Psychology 101 teaches stereotypes
“What’s going on here? Am I taking Psychology 101 or How to Be a Racist 101?” These thoughts race through my head as I engage in my psychology lab module on the computer on the fourth floor of the Hibbs building. We are studying psychological disorders like anxiety, schizophrenia, alcoholism and multiple personalities.
“What’s going on here? Am I taking Psychology 101 or How to Be a Racist 101?” These thoughts race through my head as I engage in my psychology lab module on the computer on the fourth floor of the Hibbs building. We are studying psychological disorders like anxiety, schizophrenia, alcoholism and multiple personalities.
Today’s lesson involves a program called “Mystery Client,” although as the reader will soon find out, the client was not so mysterious.
The computer allowed us to play the role of a clinical psychiatrist and diagnose various patients with their condition after reviewing their personal history, feelings, thoughts, and of course, their ethnic background.
Virginia Commonwealth University prides itself on diversity. What university doesn’t? What university doesn’t show at least one black, one Asian and one young lady student on every pamphlet, brochure, and Web site it constructs?
Diversity is the buzzword of multicultural America – what many scholars have dubbed, “The Third Republic.”

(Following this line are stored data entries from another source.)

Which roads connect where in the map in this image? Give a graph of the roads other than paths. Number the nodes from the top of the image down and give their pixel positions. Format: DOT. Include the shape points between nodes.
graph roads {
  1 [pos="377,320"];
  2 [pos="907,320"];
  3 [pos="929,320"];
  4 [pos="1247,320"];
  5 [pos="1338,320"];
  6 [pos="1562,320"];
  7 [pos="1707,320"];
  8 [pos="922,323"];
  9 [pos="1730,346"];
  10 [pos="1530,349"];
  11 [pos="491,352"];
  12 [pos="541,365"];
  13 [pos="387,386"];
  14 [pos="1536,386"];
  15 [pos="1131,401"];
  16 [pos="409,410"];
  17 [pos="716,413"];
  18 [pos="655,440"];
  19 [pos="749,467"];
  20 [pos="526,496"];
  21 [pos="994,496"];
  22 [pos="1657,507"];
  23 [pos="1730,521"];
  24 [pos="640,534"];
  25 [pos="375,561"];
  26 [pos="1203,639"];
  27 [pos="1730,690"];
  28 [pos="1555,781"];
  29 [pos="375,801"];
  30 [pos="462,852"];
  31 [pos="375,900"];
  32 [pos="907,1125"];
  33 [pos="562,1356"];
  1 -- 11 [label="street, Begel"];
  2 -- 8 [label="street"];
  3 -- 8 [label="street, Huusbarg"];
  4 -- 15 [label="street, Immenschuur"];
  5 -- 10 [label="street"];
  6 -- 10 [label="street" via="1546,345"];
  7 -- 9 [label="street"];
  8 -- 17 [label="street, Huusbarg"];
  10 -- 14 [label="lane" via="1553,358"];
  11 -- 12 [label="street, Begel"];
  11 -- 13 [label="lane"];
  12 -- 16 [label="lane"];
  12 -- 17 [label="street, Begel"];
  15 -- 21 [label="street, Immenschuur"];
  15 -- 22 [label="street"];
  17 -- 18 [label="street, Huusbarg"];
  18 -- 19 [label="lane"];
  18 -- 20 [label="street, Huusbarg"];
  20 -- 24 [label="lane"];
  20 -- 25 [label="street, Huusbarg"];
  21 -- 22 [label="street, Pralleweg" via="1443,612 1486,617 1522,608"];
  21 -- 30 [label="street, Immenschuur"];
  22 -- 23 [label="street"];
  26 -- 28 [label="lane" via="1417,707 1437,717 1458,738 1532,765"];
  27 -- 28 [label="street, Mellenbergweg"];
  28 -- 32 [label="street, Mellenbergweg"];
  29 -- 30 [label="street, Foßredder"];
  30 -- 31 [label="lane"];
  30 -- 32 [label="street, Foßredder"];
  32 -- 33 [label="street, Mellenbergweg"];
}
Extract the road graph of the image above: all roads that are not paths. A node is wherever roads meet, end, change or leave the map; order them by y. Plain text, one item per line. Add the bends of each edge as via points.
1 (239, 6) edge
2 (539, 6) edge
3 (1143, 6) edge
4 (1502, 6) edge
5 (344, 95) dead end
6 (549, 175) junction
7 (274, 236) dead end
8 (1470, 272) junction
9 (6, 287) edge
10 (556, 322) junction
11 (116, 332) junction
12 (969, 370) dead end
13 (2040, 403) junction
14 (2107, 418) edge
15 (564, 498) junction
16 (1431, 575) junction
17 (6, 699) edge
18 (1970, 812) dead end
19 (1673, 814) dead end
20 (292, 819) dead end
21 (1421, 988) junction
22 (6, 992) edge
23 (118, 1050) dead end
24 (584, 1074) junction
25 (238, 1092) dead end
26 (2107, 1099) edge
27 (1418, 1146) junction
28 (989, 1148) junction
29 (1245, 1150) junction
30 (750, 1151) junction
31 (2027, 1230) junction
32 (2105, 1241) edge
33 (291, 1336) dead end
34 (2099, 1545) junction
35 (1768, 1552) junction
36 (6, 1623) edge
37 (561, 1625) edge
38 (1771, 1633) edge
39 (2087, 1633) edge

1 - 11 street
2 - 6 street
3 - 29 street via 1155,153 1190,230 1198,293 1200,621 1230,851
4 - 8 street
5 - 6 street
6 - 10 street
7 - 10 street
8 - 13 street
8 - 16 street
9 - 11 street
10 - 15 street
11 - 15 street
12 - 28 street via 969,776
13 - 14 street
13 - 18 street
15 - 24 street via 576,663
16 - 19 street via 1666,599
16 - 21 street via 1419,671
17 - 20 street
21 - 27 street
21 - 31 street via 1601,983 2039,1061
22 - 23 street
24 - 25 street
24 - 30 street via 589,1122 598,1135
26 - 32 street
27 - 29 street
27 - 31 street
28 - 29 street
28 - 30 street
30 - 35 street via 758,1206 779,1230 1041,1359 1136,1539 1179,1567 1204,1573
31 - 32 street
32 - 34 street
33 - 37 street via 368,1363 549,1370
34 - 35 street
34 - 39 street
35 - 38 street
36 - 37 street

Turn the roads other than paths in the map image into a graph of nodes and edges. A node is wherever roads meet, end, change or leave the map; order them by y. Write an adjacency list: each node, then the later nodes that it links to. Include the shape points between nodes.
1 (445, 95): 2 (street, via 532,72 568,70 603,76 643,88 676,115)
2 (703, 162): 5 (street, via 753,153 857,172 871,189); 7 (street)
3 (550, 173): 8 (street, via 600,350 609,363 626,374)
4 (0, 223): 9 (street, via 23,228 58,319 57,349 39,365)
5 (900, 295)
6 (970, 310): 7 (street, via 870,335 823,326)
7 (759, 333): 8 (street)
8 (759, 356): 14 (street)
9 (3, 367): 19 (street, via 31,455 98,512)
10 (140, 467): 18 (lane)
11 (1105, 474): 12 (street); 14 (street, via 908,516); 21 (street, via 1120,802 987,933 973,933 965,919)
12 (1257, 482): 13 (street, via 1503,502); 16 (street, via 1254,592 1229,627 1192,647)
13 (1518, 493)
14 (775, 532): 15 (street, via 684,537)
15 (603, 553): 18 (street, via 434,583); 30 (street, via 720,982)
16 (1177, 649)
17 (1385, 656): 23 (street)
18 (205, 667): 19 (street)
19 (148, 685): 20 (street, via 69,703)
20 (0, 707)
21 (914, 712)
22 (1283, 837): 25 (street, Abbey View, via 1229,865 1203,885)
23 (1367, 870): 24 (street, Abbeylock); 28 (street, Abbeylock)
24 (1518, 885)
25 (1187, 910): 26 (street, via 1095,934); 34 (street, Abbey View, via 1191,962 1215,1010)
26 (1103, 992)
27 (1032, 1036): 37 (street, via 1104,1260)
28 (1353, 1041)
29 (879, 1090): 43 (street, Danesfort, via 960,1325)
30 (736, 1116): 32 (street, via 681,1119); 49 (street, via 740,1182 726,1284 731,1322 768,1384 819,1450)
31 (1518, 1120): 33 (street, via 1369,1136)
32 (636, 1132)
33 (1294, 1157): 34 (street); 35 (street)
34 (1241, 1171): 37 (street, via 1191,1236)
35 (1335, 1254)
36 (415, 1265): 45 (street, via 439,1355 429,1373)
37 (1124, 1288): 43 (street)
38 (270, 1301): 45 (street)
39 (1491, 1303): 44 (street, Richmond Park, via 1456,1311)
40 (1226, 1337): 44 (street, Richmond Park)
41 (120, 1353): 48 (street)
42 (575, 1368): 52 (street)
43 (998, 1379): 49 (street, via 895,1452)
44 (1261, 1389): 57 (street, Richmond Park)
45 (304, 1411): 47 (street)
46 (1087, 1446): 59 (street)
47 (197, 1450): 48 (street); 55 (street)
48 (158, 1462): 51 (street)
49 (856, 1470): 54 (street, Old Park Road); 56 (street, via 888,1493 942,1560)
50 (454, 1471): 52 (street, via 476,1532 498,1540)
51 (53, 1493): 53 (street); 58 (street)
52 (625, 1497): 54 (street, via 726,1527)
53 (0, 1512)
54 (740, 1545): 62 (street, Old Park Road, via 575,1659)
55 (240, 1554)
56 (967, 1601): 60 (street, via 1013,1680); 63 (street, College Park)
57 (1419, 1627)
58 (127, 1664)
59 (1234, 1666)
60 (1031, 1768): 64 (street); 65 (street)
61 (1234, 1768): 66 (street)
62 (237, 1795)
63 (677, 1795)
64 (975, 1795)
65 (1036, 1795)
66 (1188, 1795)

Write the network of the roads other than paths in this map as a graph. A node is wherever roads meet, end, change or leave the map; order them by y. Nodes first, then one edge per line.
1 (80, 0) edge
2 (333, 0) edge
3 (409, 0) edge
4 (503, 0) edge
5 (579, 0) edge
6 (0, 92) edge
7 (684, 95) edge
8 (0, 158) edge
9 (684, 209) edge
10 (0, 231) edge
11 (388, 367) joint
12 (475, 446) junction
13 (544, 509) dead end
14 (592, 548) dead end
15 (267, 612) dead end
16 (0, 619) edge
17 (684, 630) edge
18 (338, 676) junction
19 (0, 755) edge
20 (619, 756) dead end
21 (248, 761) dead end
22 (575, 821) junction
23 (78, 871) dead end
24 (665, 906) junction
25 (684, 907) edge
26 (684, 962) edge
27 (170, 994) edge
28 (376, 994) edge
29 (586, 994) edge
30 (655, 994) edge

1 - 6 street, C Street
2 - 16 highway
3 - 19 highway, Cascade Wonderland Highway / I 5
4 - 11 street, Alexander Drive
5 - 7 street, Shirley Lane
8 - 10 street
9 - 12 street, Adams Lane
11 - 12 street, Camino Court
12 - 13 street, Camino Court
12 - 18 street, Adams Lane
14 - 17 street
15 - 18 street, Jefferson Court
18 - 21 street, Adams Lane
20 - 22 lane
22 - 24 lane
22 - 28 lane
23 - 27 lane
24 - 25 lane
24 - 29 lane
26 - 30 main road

After immigration restrictions from the 1924 Quota Act (which reduced immigration from “nondesirable” peoples like Italians, Greeks and Poles) were lifted in 1964, America saw a rush of immigrants swarm its shores just like in the beginning of the 20th century. This time however, Europe was doing better economically, and so many of the tired and hungry came from Asia and Latin America.
Soon the demographics of the United States changed as they did in the beginning of the 20th century (from Anglo to a mix of European ethnics). Now the population was not just made up of Caucasians (of European descent) and 10 percent black, Asians also made up a large proportion of the U.S. citizenry, and of course, a group we have now come to call Hispanics grew in extraordinary numbers.
Hispanics, it will be noted, can be of any racial background, having even 100 percent ancestry from Europe, such as the Spaniards of today, or people from Argentina who are of German, Irish or Italian descent.
However, commonly when Americans think “Hispanic,” they think of dark-complected, mestizos, who are of mixed blood, descendents from the Spanish conquistadors and from the indigenous American people who populated Central and South America, like the Aztecs and the Incas. Today, this is all irrelevant to governmental statistical analysts who sometimes even call any white person (regardless of their ethnicity) “Anglo,” when Anglo actually refers to the English, even ruling out those from the Emerald Isle.
All this is important for the reader to note, as Hispanics are members of the “protected classes” that includes Asians, blacks and Native Americans.
However, many European ethnicities are not considered such, and so it is fine and dandy to make prejudiced remarks toward Italians by calling them Mafiosi or saying that all Irish are drunks. Anytime I tell someone, I’m Italian-American, the first thing they ask is, “Is your family in the mafia?” Would they pose a similar question to a Colombian-American and ask them if they deal cocaine in with a drug cartel? I think not.
And so, as I completed my assignment on the fourth floor of Hibbs I noticed that every time I checked the “patient’s” ethnicity it was always of European descent, such as Irish, German, Anglo or Italian.
A school-sponsored program is of course afraid to make any of the imaginary patients black or Hispanic in fear of retribution from angry students crying racism.
So as I read up on patient No. 1 and found out that he was a full-blooded Irishman, I suppose I shouldn’t be surprised that, according to the computer program, his father was a drunkard. And maybe I shouldn’t be surprised that the Italian individual was a blue-collar worker, (when in fact more than two-thirds are white-collared), in contrast to the Anglo patient who achieved a Ph.D. and attended an Ivy League school.
These statements, mind you, come from a lesson in Psychology 101, compliments of VCU, a school who tells the Web browser that we “focus on diversity” as the icon says on the university’s homepage.
Diversity does not just mean “we have the most black students out of any other college in Virginia.” But that is all I get from the way the university brags about its focus on diversity but then bashes the self-esteem of its Irish and Italian students.
These are myths, stereotypes, that the university is propagating and indoctrinating its students with. And this is in a freshman level psychology class. What a great way to begin educating the leaders of tomorrow.